▸ **Stored data**
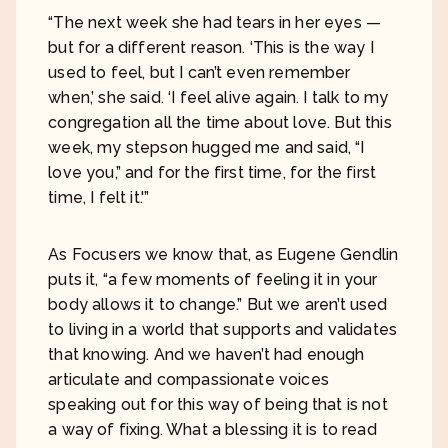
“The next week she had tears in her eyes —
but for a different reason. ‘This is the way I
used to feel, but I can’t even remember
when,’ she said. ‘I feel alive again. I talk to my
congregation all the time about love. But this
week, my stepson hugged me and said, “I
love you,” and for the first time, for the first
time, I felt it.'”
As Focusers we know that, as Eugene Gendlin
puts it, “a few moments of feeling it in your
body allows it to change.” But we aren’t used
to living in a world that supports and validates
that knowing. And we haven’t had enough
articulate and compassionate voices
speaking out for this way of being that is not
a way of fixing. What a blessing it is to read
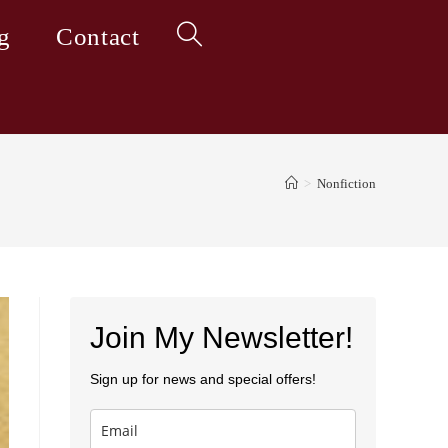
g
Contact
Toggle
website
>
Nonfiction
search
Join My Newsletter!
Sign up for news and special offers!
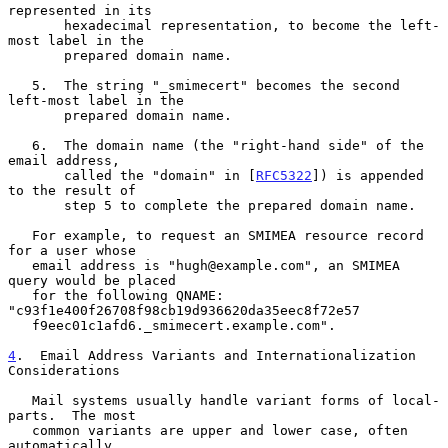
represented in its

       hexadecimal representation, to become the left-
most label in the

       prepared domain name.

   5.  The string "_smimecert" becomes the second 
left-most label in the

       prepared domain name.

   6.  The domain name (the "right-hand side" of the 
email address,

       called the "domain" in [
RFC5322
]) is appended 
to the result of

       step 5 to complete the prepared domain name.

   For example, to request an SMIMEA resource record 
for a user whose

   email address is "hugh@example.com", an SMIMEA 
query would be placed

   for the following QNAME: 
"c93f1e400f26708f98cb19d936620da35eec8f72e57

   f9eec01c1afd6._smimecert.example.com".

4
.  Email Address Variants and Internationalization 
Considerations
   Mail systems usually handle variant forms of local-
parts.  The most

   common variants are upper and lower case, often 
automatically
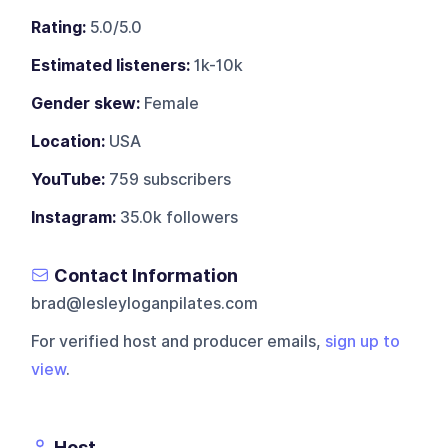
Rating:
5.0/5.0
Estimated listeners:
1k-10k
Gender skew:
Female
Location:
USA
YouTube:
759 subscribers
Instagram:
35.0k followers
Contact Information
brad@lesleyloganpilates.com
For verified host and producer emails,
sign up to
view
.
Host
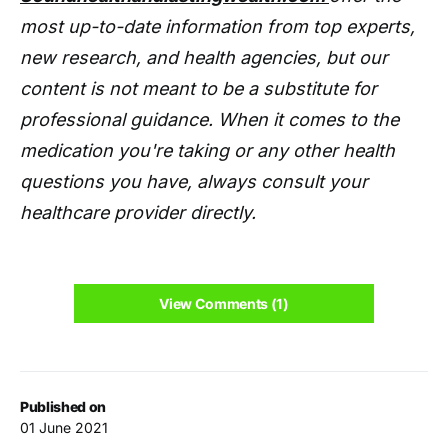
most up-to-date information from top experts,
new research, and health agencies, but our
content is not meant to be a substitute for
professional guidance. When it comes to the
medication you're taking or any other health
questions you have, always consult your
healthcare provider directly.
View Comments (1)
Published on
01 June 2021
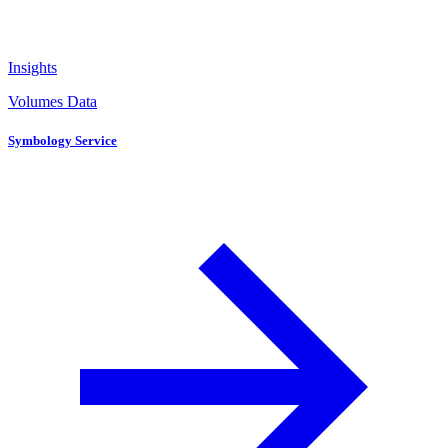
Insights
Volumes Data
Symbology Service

▸ **Task description**
Please rewrite the part of the items that opens with the line containing "most up-to-date information" and runs through the end of the items, changing "Published on" to "Posted on" and keeping everything else the same. Omit the pictures from your answer.

▸ **Exercise response**
most up-to-date information from top experts,
new research, and health agencies, but our
content is not meant to be a substitute for
professional guidance. When it comes to the
medication you're taking or any other health
questions you have, always consult your
healthcare provider directly.
View Comments (1)
Posted on
01 June 2021
Insights
Volumes Data
Symbology Service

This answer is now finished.